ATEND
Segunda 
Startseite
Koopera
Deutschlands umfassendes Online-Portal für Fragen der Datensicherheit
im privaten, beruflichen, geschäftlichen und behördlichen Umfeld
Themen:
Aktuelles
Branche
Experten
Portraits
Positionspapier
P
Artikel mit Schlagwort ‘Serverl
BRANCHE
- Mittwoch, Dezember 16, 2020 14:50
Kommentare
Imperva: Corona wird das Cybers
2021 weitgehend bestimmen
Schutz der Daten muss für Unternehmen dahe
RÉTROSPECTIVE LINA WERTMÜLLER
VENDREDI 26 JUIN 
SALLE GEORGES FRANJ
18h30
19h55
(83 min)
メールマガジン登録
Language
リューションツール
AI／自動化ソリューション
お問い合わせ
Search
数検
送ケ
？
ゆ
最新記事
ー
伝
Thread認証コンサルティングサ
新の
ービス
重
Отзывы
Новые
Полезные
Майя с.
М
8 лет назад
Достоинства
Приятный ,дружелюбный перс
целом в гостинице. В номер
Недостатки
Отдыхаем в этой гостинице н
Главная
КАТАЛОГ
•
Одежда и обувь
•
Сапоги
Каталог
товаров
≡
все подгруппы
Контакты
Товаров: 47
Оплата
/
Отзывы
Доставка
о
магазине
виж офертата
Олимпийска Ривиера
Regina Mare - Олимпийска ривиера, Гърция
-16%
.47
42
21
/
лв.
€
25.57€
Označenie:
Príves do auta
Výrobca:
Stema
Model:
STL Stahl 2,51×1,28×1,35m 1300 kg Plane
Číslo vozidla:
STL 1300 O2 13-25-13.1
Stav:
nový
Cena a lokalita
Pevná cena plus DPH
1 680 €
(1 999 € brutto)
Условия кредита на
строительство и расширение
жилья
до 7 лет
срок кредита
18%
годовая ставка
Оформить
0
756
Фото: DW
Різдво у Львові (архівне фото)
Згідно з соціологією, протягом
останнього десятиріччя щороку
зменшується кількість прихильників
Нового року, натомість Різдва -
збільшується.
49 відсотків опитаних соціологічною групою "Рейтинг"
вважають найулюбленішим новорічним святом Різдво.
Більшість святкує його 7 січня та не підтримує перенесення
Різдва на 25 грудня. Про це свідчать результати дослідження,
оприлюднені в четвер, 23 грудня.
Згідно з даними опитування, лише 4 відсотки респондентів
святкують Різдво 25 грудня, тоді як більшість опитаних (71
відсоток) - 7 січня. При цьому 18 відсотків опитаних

▸ Task objective: The listing is to be retyped in full, exactly as shown.

▸ Solution to the exercise:
ATEND
Segunda 
Startseite
Koopera
Deutschlands umfassendes Online-Portal für Fragen der Datensicherheit
im privaten, beruflichen, geschäftlichen und behördlichen Umfeld
Themen:
Aktuelles
Branche
Experten
Portraits
Positionspapier
P
Artikel mit Schlagwort ‘Serverl
BRANCHE
- Mittwoch, Dezember 16, 2020 14:50
Kommentare
Imperva: Corona wird das Cybers
2021 weitgehend bestimmen
Schutz der Daten muss für Unternehmen dahe
RÉTROSPECTIVE LINA WERTMÜLLER
VENDREDI 26 JUIN 
SALLE GEORGES FRANJ
18h30
19h55
(83 min)
メールマガジン登録
Language
リューションツール
AI／自動化ソリューション
お問い合わせ
Search
数検
送ケ
？
ゆ
最新記事
ー
伝
Thread認証コンサルティングサ
新の
ービス
重
Отзывы
Новые
Полезные
Майя с.
М
8 лет назад
Достоинства
Приятный ,дружелюбный перс
целом в гостинице. В номер
Недостатки
Отдыхаем в этой гостинице н
Главная
КАТАЛОГ
•
Одежда и обувь
•
Сапоги
Каталог
товаров
≡
все подгруппы
Контакты
Товаров: 47
Оплата
/
Отзывы
Доставка
о
магазине
виж офертата
Олимпийска Ривиера
Regina Mare - Олимпийска ривиера, Гърция
-16%
.47
42
21
/
лв.
€
25.57€
Označenie:
Príves do auta
Výrobca:
Stema
Model:
STL Stahl 2,51×1,28×1,35m 1300 kg Plane
Číslo vozidla:
STL 1300 O2 13-25-13.1
Stav:
nový
Cena a lokalita
Pevná cena plus DPH
1 680 €
(1 999 € brutto)
Условия кредита на
строительство и расширение
жилья
до 7 лет
срок кредита
18%
годовая ставка
Оформить
0
756
Фото: DW
Різдво у Львові (архівне фото)
Згідно з соціологією, протягом
останнього десятиріччя щороку
зменшується кількість прихильників
Нового року, натомість Різдва -
збільшується.
49 відсотків опитаних соціологічною групою "Рейтинг"
вважають найулюбленішим новорічним святом Різдво.
Більшість святкує його 7 січня та не підтримує перенесення
Різдва на 25 грудня. Про це свідчать результати дослідження,
оприлюднені в четвер, 23 грудня.
Згідно з даними опитування, лише 4 відсотки респондентів
святкують Різдво 25 грудня, тоді як більшість опитаних (71
відсоток) - 7 січня. При цьому 18 відсотків опитаних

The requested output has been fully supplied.